═════ Data for review

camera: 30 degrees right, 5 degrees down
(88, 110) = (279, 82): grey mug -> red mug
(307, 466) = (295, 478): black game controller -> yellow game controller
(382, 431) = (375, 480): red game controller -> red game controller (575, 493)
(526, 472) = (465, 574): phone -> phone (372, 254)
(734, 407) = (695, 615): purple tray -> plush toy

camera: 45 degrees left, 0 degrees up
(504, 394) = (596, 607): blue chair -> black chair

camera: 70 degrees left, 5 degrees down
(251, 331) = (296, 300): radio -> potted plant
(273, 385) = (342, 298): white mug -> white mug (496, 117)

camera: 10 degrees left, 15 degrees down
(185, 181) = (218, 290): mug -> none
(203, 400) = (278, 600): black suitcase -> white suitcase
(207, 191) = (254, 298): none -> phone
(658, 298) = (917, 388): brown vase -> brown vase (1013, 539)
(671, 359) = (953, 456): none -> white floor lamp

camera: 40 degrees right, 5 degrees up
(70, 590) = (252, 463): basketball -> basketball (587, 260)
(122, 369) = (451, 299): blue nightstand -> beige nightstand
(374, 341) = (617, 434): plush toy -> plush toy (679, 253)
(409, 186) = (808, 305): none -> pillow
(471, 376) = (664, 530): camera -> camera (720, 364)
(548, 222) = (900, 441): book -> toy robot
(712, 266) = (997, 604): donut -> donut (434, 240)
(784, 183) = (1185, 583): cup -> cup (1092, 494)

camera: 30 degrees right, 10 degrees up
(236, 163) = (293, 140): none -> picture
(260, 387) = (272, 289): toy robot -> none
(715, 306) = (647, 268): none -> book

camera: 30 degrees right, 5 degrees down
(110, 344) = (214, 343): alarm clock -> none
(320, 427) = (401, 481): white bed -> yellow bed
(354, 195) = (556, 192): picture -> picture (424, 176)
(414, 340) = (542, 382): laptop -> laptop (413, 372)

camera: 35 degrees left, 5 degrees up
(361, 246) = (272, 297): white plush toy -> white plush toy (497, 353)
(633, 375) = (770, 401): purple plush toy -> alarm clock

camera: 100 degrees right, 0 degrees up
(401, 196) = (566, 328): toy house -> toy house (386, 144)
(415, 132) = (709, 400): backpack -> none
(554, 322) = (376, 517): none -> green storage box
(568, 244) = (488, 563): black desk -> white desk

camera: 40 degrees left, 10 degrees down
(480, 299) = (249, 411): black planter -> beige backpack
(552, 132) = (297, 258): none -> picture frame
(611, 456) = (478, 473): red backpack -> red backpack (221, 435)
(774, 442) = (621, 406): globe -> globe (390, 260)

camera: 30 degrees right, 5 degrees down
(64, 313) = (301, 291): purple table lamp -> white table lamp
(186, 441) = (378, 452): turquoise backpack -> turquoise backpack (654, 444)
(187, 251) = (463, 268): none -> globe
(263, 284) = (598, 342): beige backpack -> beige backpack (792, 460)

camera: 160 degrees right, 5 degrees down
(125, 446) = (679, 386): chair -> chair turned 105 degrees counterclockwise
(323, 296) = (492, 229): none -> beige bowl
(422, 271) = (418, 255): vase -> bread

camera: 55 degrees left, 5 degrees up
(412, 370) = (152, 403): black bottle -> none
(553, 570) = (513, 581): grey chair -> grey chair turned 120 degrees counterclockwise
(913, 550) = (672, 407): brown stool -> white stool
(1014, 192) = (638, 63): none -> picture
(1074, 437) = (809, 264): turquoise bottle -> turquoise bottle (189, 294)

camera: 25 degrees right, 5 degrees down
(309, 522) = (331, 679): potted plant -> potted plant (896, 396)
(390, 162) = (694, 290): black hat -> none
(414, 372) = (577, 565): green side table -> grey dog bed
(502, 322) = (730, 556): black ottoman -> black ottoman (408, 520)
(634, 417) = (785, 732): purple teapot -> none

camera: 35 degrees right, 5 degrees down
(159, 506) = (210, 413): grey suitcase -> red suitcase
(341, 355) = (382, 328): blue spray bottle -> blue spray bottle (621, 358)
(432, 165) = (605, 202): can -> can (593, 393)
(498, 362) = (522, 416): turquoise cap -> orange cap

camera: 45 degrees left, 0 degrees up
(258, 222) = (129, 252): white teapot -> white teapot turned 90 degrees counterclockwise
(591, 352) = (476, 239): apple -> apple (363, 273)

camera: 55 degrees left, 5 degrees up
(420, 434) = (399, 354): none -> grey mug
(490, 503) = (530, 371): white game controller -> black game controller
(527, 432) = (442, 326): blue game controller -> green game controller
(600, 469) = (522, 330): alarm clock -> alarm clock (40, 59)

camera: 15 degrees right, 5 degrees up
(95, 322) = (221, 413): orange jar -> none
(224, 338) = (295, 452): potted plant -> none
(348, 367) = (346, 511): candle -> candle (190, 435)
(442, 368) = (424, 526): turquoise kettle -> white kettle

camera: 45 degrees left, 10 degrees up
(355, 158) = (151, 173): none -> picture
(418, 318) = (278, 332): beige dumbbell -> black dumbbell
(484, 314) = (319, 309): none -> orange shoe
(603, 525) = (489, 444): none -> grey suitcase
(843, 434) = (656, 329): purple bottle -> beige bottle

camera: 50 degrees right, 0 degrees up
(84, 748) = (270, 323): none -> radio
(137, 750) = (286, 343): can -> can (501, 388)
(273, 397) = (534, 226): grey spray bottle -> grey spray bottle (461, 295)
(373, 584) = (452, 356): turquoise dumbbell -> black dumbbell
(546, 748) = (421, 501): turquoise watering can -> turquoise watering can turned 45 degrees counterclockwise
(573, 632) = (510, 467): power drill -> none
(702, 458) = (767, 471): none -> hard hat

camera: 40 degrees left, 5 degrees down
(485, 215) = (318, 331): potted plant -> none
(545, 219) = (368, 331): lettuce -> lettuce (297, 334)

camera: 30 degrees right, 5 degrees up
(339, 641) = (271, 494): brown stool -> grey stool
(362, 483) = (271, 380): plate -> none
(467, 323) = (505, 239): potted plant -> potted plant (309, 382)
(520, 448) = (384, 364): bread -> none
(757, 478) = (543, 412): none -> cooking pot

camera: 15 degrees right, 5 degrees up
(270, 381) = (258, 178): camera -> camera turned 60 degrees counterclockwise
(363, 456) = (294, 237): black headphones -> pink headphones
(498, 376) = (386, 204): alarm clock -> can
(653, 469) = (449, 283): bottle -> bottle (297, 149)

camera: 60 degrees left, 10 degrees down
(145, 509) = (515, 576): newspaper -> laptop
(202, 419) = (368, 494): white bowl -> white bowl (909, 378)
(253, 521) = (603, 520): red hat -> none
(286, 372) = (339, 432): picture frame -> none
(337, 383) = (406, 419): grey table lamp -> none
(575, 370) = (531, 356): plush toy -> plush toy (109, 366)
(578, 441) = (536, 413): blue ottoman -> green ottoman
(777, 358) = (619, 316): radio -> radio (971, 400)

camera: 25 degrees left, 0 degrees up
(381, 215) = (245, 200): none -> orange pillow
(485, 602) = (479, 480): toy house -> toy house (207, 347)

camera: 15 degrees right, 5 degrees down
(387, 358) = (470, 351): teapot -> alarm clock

══════════

What to produce
Exactly as they appear, retype the lines from the start of the records through the line containing "(552, 132) = (297, 258): none".

Task response
camera: 30 degrees right, 5 degrees down
(88, 110) = (279, 82): grey mug -> red mug
(307, 466) = (295, 478): black game controller -> yellow game controller
(382, 431) = (375, 480): red game controller -> red game controller (575, 493)
(526, 472) = (465, 574): phone -> phone (372, 254)
(734, 407) = (695, 615): purple tray -> plush toy

camera: 45 degrees left, 0 degrees up
(504, 394) = (596, 607): blue chair -> black chair

camera: 70 degrees left, 5 degrees down
(251, 331) = (296, 300): radio -> potted plant
(273, 385) = (342, 298): white mug -> white mug (496, 117)

camera: 10 degrees left, 15 degrees down
(185, 181) = (218, 290): mug -> none
(203, 400) = (278, 600): black suitcase -> white suitcase
(207, 191) = (254, 298): none -> phone
(658, 298) = (917, 388): brown vase -> brown vase (1013, 539)
(671, 359) = (953, 456): none -> white floor lamp

camera: 40 degrees right, 5 degrees up
(70, 590) = (252, 463): basketball -> basketball (587, 260)
(122, 369) = (451, 299): blue nightstand -> beige nightstand
(374, 341) = (617, 434): plush toy -> plush toy (679, 253)
(409, 186) = (808, 305): none -> pillow
(471, 376) = (664, 530): camera -> camera (720, 364)
(548, 222) = (900, 441): book -> toy robot
(712, 266) = (997, 604): donut -> donut (434, 240)
(784, 183) = (1185, 583): cup -> cup (1092, 494)

camera: 30 degrees right, 10 degrees up
(236, 163) = (293, 140): none -> picture
(260, 387) = (272, 289): toy robot -> none
(715, 306) = (647, 268): none -> book

camera: 30 degrees right, 5 degrees down
(110, 344) = (214, 343): alarm clock -> none
(320, 427) = (401, 481): white bed -> yellow bed
(354, 195) = (556, 192): picture -> picture (424, 176)
(414, 340) = (542, 382): laptop -> laptop (413, 372)

camera: 35 degrees left, 5 degrees up
(361, 246) = (272, 297): white plush toy -> white plush toy (497, 353)
(633, 375) = (770, 401): purple plush toy -> alarm clock

camera: 100 degrees right, 0 degrees up
(401, 196) = (566, 328): toy house -> toy house (386, 144)
(415, 132) = (709, 400): backpack -> none
(554, 322) = (376, 517): none -> green storage box
(568, 244) = (488, 563): black desk -> white desk

camera: 40 degrees left, 10 degrees down
(480, 299) = (249, 411): black planter -> beige backpack
(552, 132) = (297, 258): none -> picture frame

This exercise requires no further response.